Bayram boyunca yaptığım görüşmelerden edindiğim izlenim çok net...
Tüm siyasi tartışmalara ve mesaj verme niyetine rağmen "
sağduyunun ağır basacağı" görülüyor.
Vatandaş, istikrarı önemsediği kadar güven ortamını da önemsiyor. İşte bu nedenle ağırlıklı olarak "
ekonomi" ile ilgili sorulara muhatap olduk.
Kimse türbülans istemiyor. İsraftan, verimsiz harcamalardan uzak durulması gerektiğini söylüyor. Kaynağı belirsiz vaatleri ciddiye almıyor. Popülizme kapı aralamıyor. Hal böyle olduğu için ileriye dönük teminatları can kulağı ile dinliyor, ikna olmaya açık izlenimi veriyor.
***
Hepimiz biliyoruz ki seçim döneminde açıklanan vaatler ve yapılan somut ödemeler söz konusu... Maliyeti 30 milyar lira civarında. Tabii ki finansmanı çok mühim. Türkiye ekonomisini, kalıplarla değerlendirdiğinizde gördüğünüz tablo ile Türkiye'yi kendine özgü dinamiklere göre değerlendirdiğinizde vardığınız tablo birbirinden farklıdır.
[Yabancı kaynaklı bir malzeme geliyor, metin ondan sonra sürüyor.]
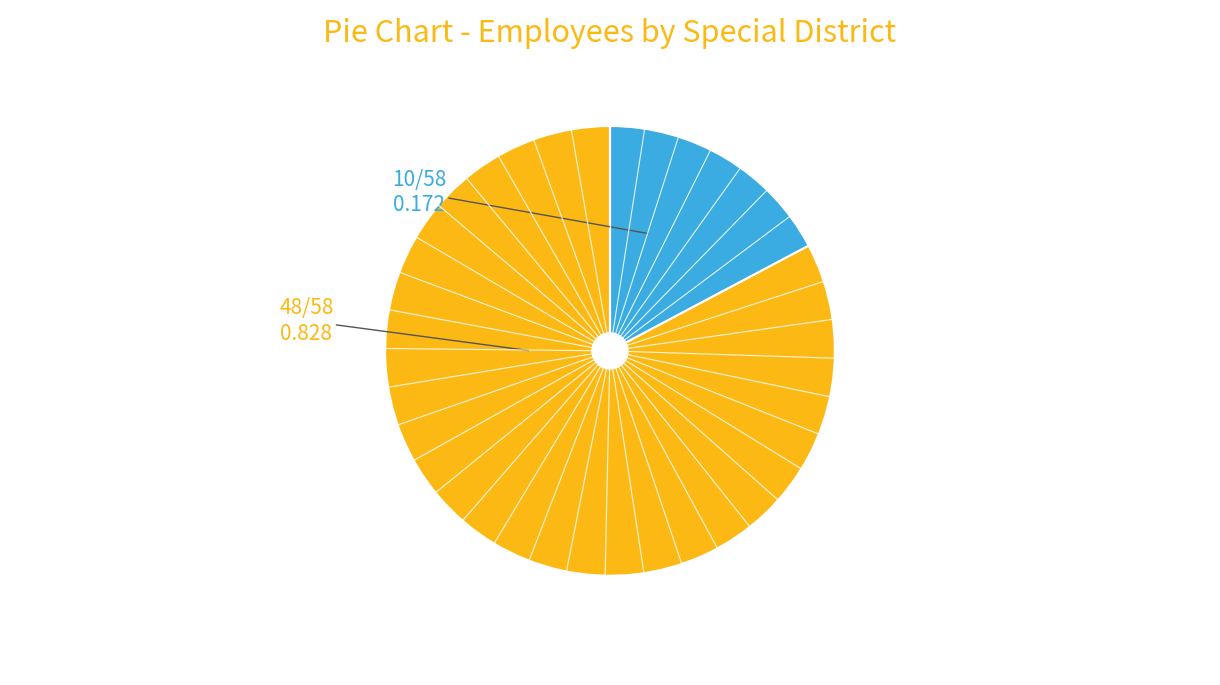

Is there a majority slice in this chart?

Yes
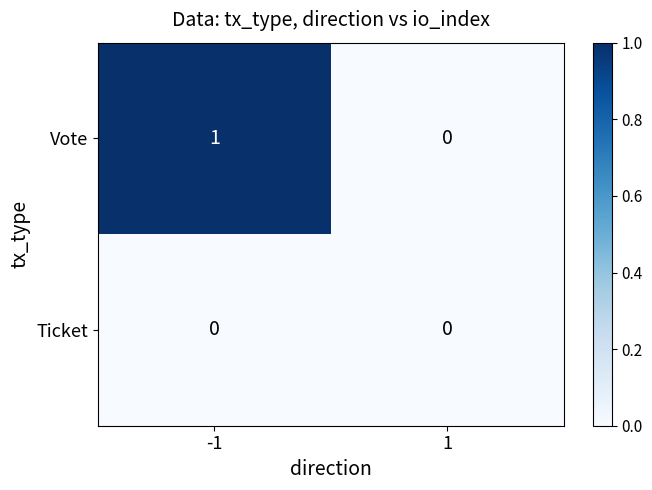

List the series in order of their overall mean, lowest first.

Ticket, Vote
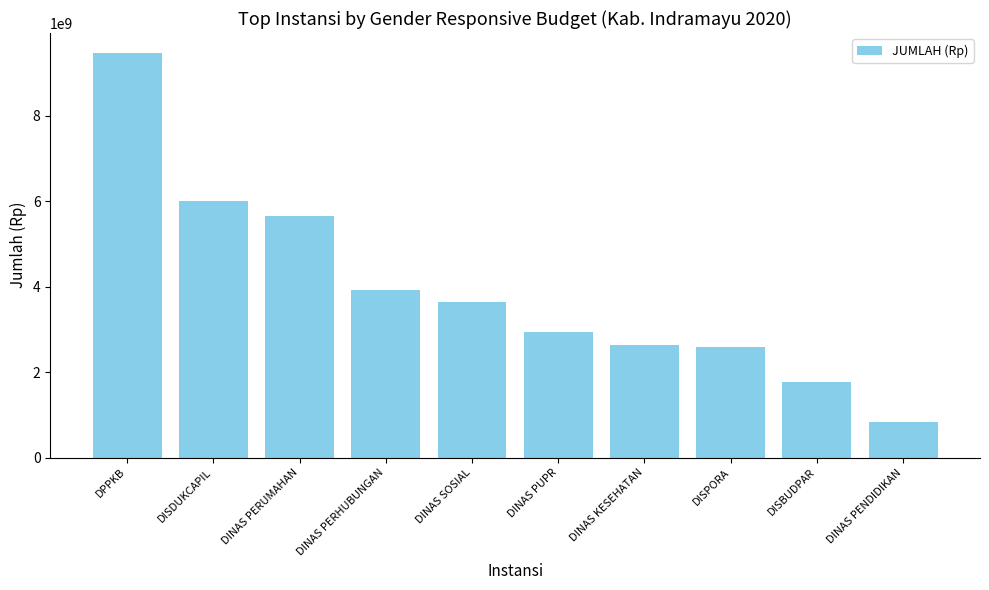

What is the label of the 4th bar from the right?

DINAS KESEHATAN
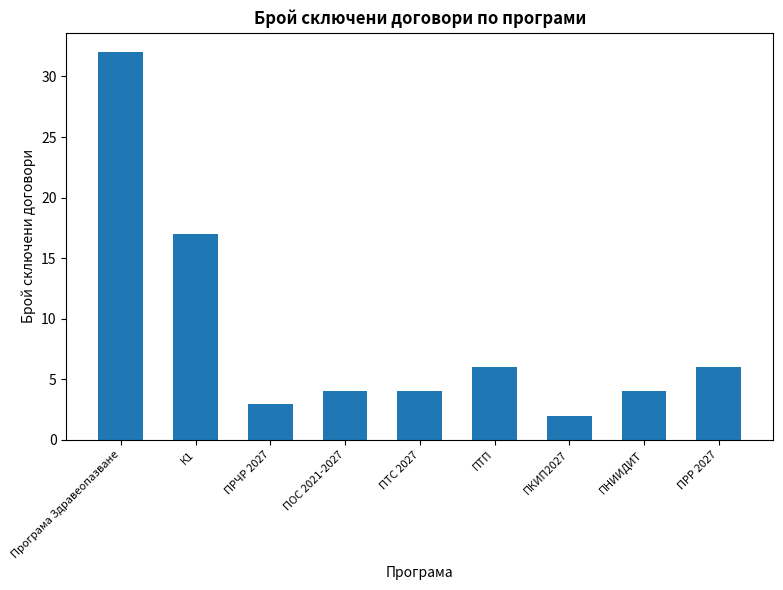

Which label corresponds to the largest value in the chart?

Програма Здравеопазване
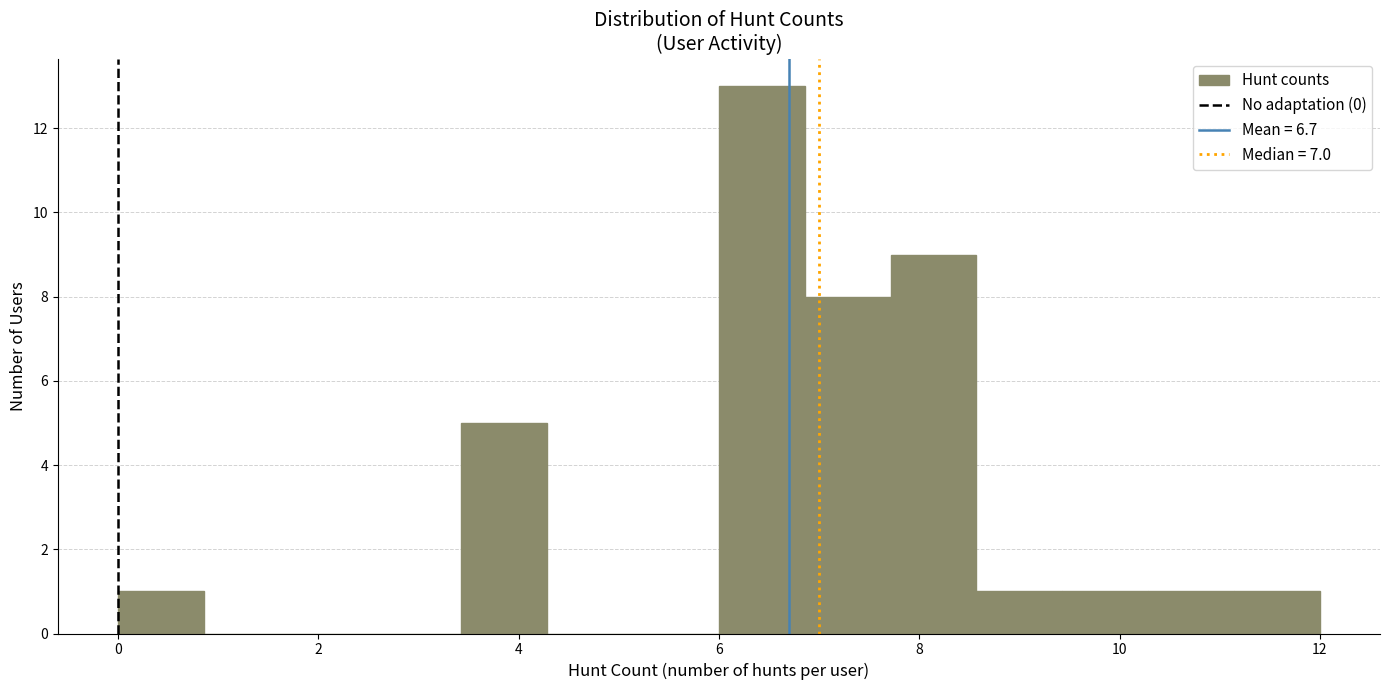

Reading left to right, transcribe this chart: for each bar, give the range it covers on the x-axis and its height. Neither the bar edges nor the heights are printed on the chart, so give them approximately, as read against the axes.

0.0 to 0.8: 1
0.8 to 1.8: 0
1.8 to 2.6: 0
2.6 to 3.4: 0
3.4 to 4.2: 5
4.2 to 5.2: 0
5.2 to 6.0: 0
6.0 to 6.8: 13
6.8 to 7.8: 8
7.8 to 8.6: 9
8.6 to 9.4: 1
9.4 to 10.2: 1
10.2 to 11.2: 1
11.2 to 12.0: 1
Türkiye, ekonomideki esneklikleri ve emniyet supapları ile hakikaten çok orijinal bir ülkedir.
Örneğin, sadece imar barışı ile elde edilecek gelir -abartılı tahminler bir kenara bırakıldığında dahi- 48-68 milyar lira arasında değişmektedir.
Bedelli askerlik, vergi ve sigorta prim borçlarında yeniden yapılandırma vb. kalemler eklendiğinde ciddi miktarda gelir sağlama kapasitesi mevcuttur.
Kuşkusuz, süreklilik kazanan giderlerin karşılanmasını bir defalık gelirlere bağlamak doğru değildir. Ancak bu aşamada gerekli olan, yılbaşında bütçelendirilmeyen harcamaların karşılığının bulunmasıdır. Hazine'nin, nakit yönetimi ise kısa süreli bir fırsat penceresi açacaktır.
Böylece, 2019'a girilirken;
Ödenek tahsislerinin gözden
geçirilmesi,
Harcamaların rasyonalize edilmesi,
Vergi tabanının genişletilmesi
mümkün olacaktır.
25 Haziran sabahından itibaren üç adımın eş anlı olarak atılması pek çok ezberi bozmaya yetecektir:
1- Yenilenen ve güven aşılayan bir ekonomi kadrosu.
2- Yeni bir ekonomik program.
3- Mali tedbir dizisi.
Netice... Hayat seçimlerimizden ibarettir. Gün, duyguların değil, aklın günüdür.